Exercise - Among the records, which lines hold the word "collectif"? Pick them out.
*** Data provided Section Begins ***
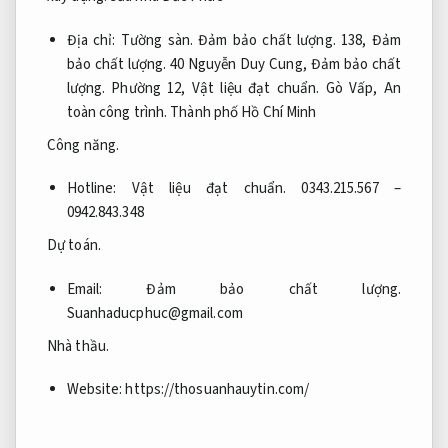
Địa chỉ:
Tường sàn.
Đảm bảo chất lượng.
138,
Đảm
bảo chất lượng.
40 Nguyễn Duy Cung,
Đảm bảo chất
lượng.
Phường 12,
Vật liệu đạt chuẩn.
Gò Vấp,
An
toàn công trình.
Thành phố Hồ Chí Minh
Công năng.
Hotline:
Vật liệu đạt chuẩn.
0343.215.567 –
0942.843.348
Dự toán.
Email:
Đảm bảo chất lượng.
Suanhaducphuc@gmail.com
Nhà thầu.
Website: https://thosuanhauytin.com/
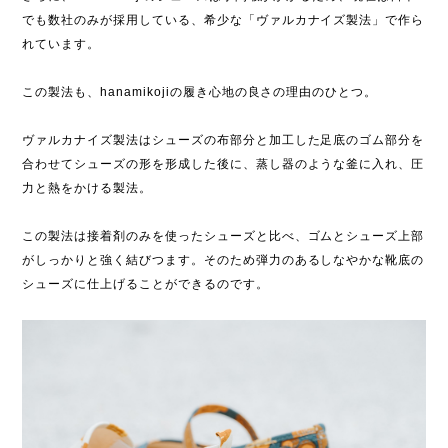
でも数社のみが採用している、希少な「ヴァルカナイズ製法」で作ら
れています。
この製法も、hanamikojiの履き心地の良さの理由のひとつ。
ヴァルカナイズ製法はシューズの布部分と加工した足底のゴム部分を
合わせてシューズの形を形成した後に、蒸し器のような釜に入れ、圧
力と熱をかける製法。
この製法は接着剤のみを使ったシューズと比べ、ゴムとシューズ上部
がしっかりと強く結びつます。そのため弾力のあるしなやかな靴底の
シューズに仕上げることができるのです。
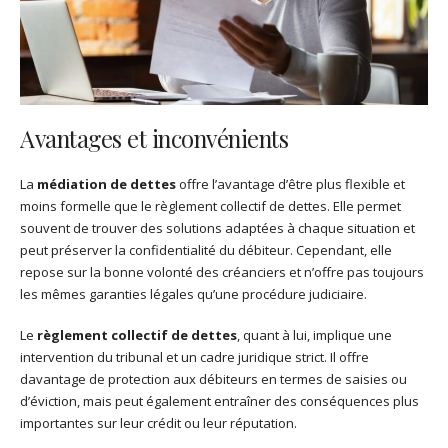
Avantages et inconvénients
La
médiation de dettes
offre l’avantage d’être plus flexible et
moins formelle que le règlement collectif de dettes. Elle permet
souvent de trouver des solutions adaptées à chaque situation et
peut préserver la confidentialité du débiteur. Cependant, elle
repose sur la bonne volonté des créanciers et n’offre pas toujours
les mêmes garanties légales qu’une procédure judiciaire.
Le
règlement collectif de dettes
, quant à lui, implique une
intervention du tribunal et un cadre juridique strict. Il offre
davantage de protection aux débiteurs en termes de saisies ou
d’éviction, mais peut également entraîner des conséquences plus
importantes sur leur crédit ou leur réputation.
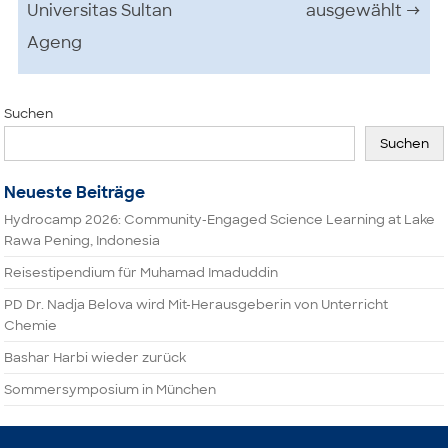
Universitas Sultan
ausgewählt
→
Ageng
Suchen
Suchen
Neueste Beiträge
Hydrocamp 2026: Community-Engaged Science Learning at Lake
Rawa Pening, Indonesia
Reisestipendium für Muhamad Imaduddin
PD Dr. Nadja Belova wird Mit-Herausgeberin von Unterricht
Chemie
Bashar Harbi wieder zurück
Sommersymposium in München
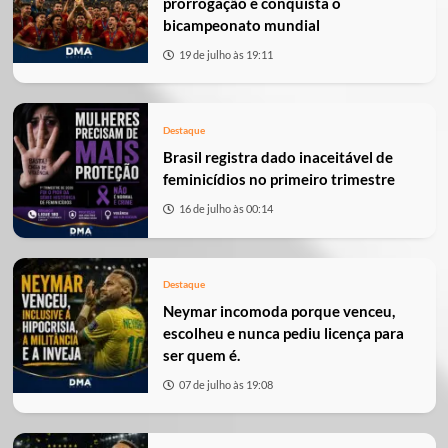
prorrogação e conquista o
bicampeonato mundial
19 de julho às 19:11
Destaque
Brasil registra dado inaceitável de
feminicídios no primeiro trimestre
16 de julho às 00:14
Destaque
Neymar incomoda porque venceu,
escolheu e nunca pediu licença para
ser quem é.
07 de julho às 19:08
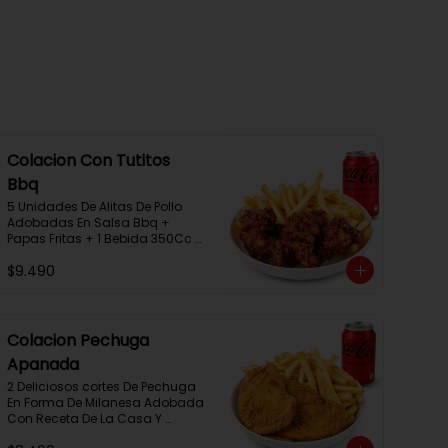
Colacion Con Tutitos
Bbq
5 Unidades De Alitas De Pollo 
Adobadas En Salsa Bbq + 
Papas Fritas + 1 Bebida 350Cc + 
1 Salsa Rey.
$9.490
Colacion Pechuga
Apanada
2 Deliciosos cortes De Pechuga 
En Forma De Milanesa Adobada 
Con Receta De La Casa Y 
Apanada En Panko+Papas 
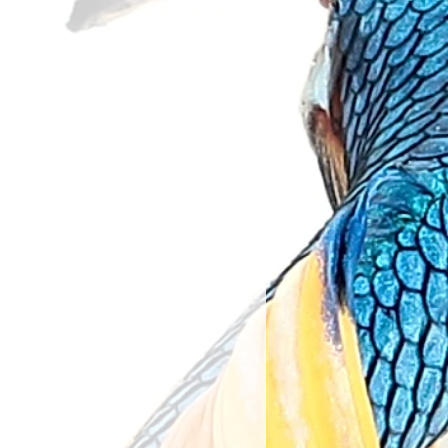
kaybetmiş veya hijyenik
ekrar kullanılması mümkün
llanma tarihine en az
erin iadesi kabul
adır.
ir.
 Ürünler:
üretici kaynaklı olarak ambalaj
artlar gereği, su ile temas etmiş
rklılık gösterebilir.
, motor, filtre medyaları, kepçe,
or vb tüm ürünler iade kapsamı
ünler, üreticinin tercihine
yerine orijinal zarf
etmeksizin koruyucu ambalajı
r.
nılan her türlü solüyon, katkı,
erin iadesi kabul
ir.
elerde, ürün tarafımıza
nra 14 gün içinde ödemeniz
onra kullanmış olduğunuz
ne geri yapılacaktır.
kapsamında yapılan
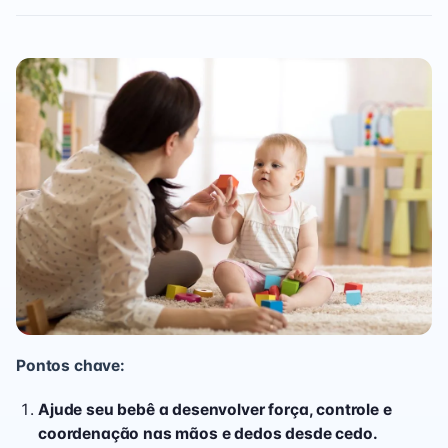
Pontos chave:
Ajude seu bebê a desenvolver força, controle e
coordenação nas mãos e dedos desde cedo.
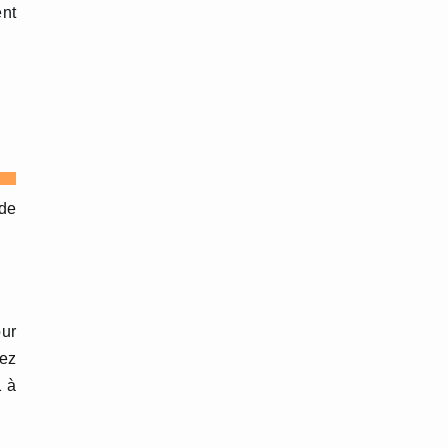
ent
 de
our
tez
 à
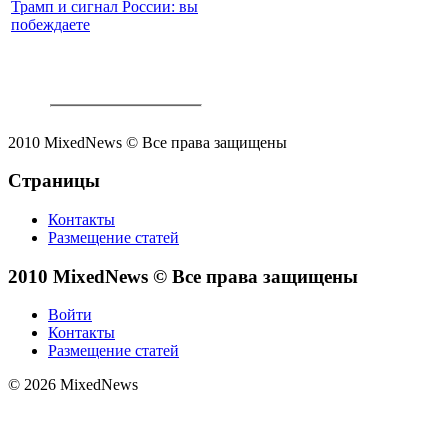
Трамп и сигнал России: вы
побеждаете
2010 MixedNews © Все права защищены
Страницы
Контакты
Размещение статей
2010 MixedNews © Все права защищены
Войти
Контакты
Размещение статей
© 2026 MixedNews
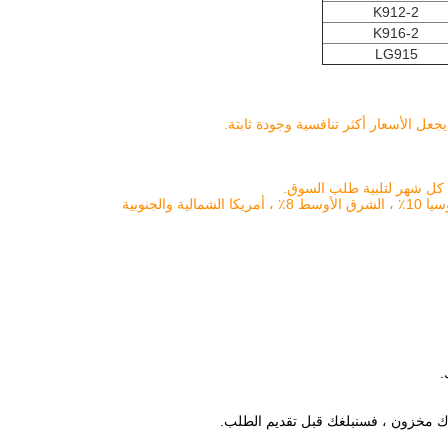
K912-2
K916-2
LG915
اء كل شهر لتلبية طلب السوق.
لدينا حصة سوقية عالية في السوق الخارجية والسوق المحلية ، جنوب شرق آسيا 60٪ ، روسيا 10٪ ، الشرق الأوسط 8٪ ، أمريكا الشمالية والجنوبية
*** Data provided Section Ends ***
Exercise answer -
moins formelle que le règlement collectif de dettes. Elle permet
règlement collectif de dettes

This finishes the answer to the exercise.